The Trailblazers: Past and Present
Blazing the trail in skin care was Madam C.J. Walker (1867-1919). Walker was the first African American millionaire in America. She made her fortune from her line of hair care products for black women. Walker developed this line of products after experiencing hair loss, which led to the "Walker System" of hair care. Not only did she blaze the trail for skin care, but she was also a philanthropist, donating to scholarships for women and charities like the Black YMCA.
After that, there is Pat McGrath, a British makeup artist. Her rise began in the 1990s, when she was responsible for crafting beauty looks for runway shows for top brands like Christian Dior. In 2004, she provided her expertise to Proctor and Gamble on some of their cosmetic lines. Then, in 2017, McGrath released her makeup products.
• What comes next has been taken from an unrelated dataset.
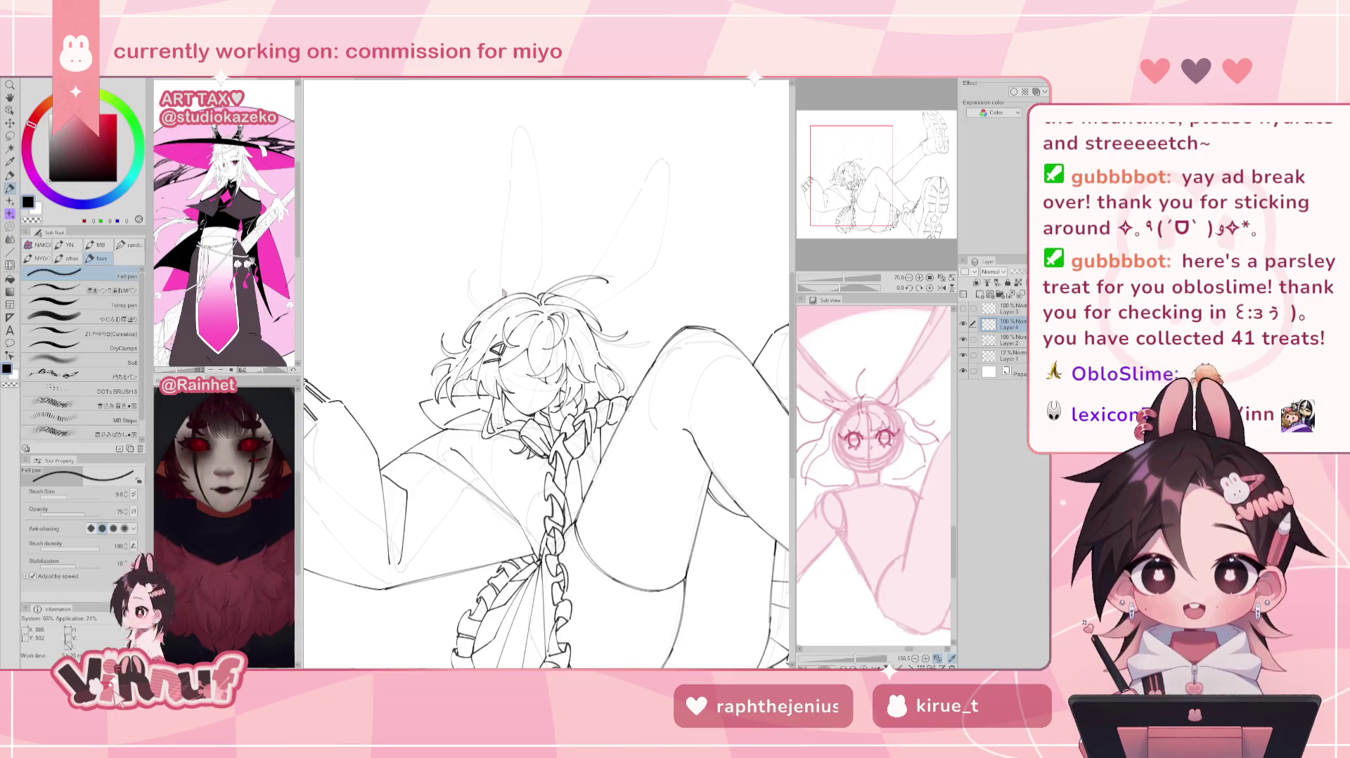
Step: Ink a short hair line and the long outer line of the left bunny ear
drag(500, 287, 501, 307)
She may have learned something from her mom, who reportedly made her own makeup due to the limited options for women with darker skin.
Shining the Spotlight
As we celebrate Black History Month, let's spotlight a few black-owned businesses in the skin care industry that you may not be familiar with. Supporting these businesses and others like them is a fantastic way to celebrate diversity and their commitment to innovation in their field.
- Hanahana Beauty: Hanahana Beauty was founded by Abena Boamah-Acheampong. The key ingredient in her products, shea butter, helps her focus on natural skincare and honors her roots. Her mother would make her body butter by melting shea butter and cloves. Shea butter was the "go-to" in their house for many ailments.
- Klur: Lesley Thornton founded Klur. It was essential to Thornton to create clean and ethical beauty products to help women in their everyday lives. Klur is an independent and women-owned company.
- Black Girl Sunscreen: Shontay Lundy created Black Girl Sunscreen. She was frustrated by the lack of options regarding sunscreens for darker skin tones. So, she created one with that in mind and filled a hole in the market.
Celebrate Black Women in Skin Care All Year Long
In celebrating Black History Month, we would be remiss if we didn't also celebrate the innovation of Black women in the skincare industry. From trailblazer Madam C.J. Walker to those continuing today, their contributions have shaped the industry in life-altering ways. We should continue supporting Black-owned businesses whenever we can, not just once a year in February but all year.